▶ _Document passage_:
When I started to look back, I was able to understand that my earliest onset of symptoms had occurred when I was 16. Not to sound cliché, but it was a different time back then. As a teenager in the 90s, much of your learning about your body and periods came from magazines such as Dolly, Cleo or Cosmopolitan. These publications were a perfect resource for teenage girls (and boys) to answer a lot of those embarrassing Sex Ed-type questions, and they helped us to understand that it was normal for your body to go through this experience. We were told that period pain is normal (and it is); we were told that it’s normal to have ‘heavy days’ (and we do). So how can you tell when ‘normal’ isn’t normal? Just like any other experience of pain, how do you measure one person’s threshold of pain against another?  The answer is: you can’t.

This plays a large part in why there is often a delay in diagnosis for many sufferers because many of the symptoms that are present can be attributed to being normal or even other ailments. Thus began my tale of misdiagnoses, just like so many endometriosis sufferers go through on their journey towards eventual diagnosis.

  • Back when I was 16, thankfully my mother took me to the GP to address my heavy bleeding and period pain, which included joint pain. I was prescribed birth control (as is generally the case with endometriosis treatment), and that was that. There wasn’t a thought to look for any underlying causes; that was just how heavy periods were managed then.

▶ _Task instructions_:
(a) Rewrite the part of the endometriosis account starting at "This plays a" and ending at "towards eventual diagnosis.", putting "patients" in place of "sufferers".
(b) In the endometriosis account, at what age did the writer's earliest symptoms occur?

▶ _Record set_:
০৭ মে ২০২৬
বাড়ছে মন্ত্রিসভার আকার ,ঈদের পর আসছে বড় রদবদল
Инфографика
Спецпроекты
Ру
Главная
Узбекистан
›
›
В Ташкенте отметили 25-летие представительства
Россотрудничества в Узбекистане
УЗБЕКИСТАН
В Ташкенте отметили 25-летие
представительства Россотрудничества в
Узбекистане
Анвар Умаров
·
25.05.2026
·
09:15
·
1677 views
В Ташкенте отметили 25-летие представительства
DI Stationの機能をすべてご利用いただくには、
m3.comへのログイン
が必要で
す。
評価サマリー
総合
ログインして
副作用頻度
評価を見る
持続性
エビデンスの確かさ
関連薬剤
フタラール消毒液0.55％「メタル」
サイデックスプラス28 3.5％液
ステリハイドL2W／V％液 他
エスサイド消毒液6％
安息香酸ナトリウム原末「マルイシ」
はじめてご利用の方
* * *
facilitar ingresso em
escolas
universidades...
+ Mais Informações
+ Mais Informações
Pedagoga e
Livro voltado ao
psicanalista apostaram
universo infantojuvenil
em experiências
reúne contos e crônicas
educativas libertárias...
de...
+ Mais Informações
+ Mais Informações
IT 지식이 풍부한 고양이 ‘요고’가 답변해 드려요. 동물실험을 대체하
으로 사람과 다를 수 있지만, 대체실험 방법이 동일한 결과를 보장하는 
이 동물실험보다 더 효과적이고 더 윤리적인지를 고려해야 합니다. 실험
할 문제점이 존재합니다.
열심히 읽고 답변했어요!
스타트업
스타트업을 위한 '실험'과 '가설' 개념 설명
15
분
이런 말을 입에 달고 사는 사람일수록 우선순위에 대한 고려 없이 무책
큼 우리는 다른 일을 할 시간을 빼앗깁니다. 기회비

▶ _Responses to the exercise_:
(a)
This plays a large part in why there is often a delay in diagnosis for many patients because many of the symptoms that are present can be attributed to being normal or even other ailments. Thus began my tale of misdiagnoses, just like so many endometriosis patients go through on their journey towards eventual diagnosis.

(b) At 16.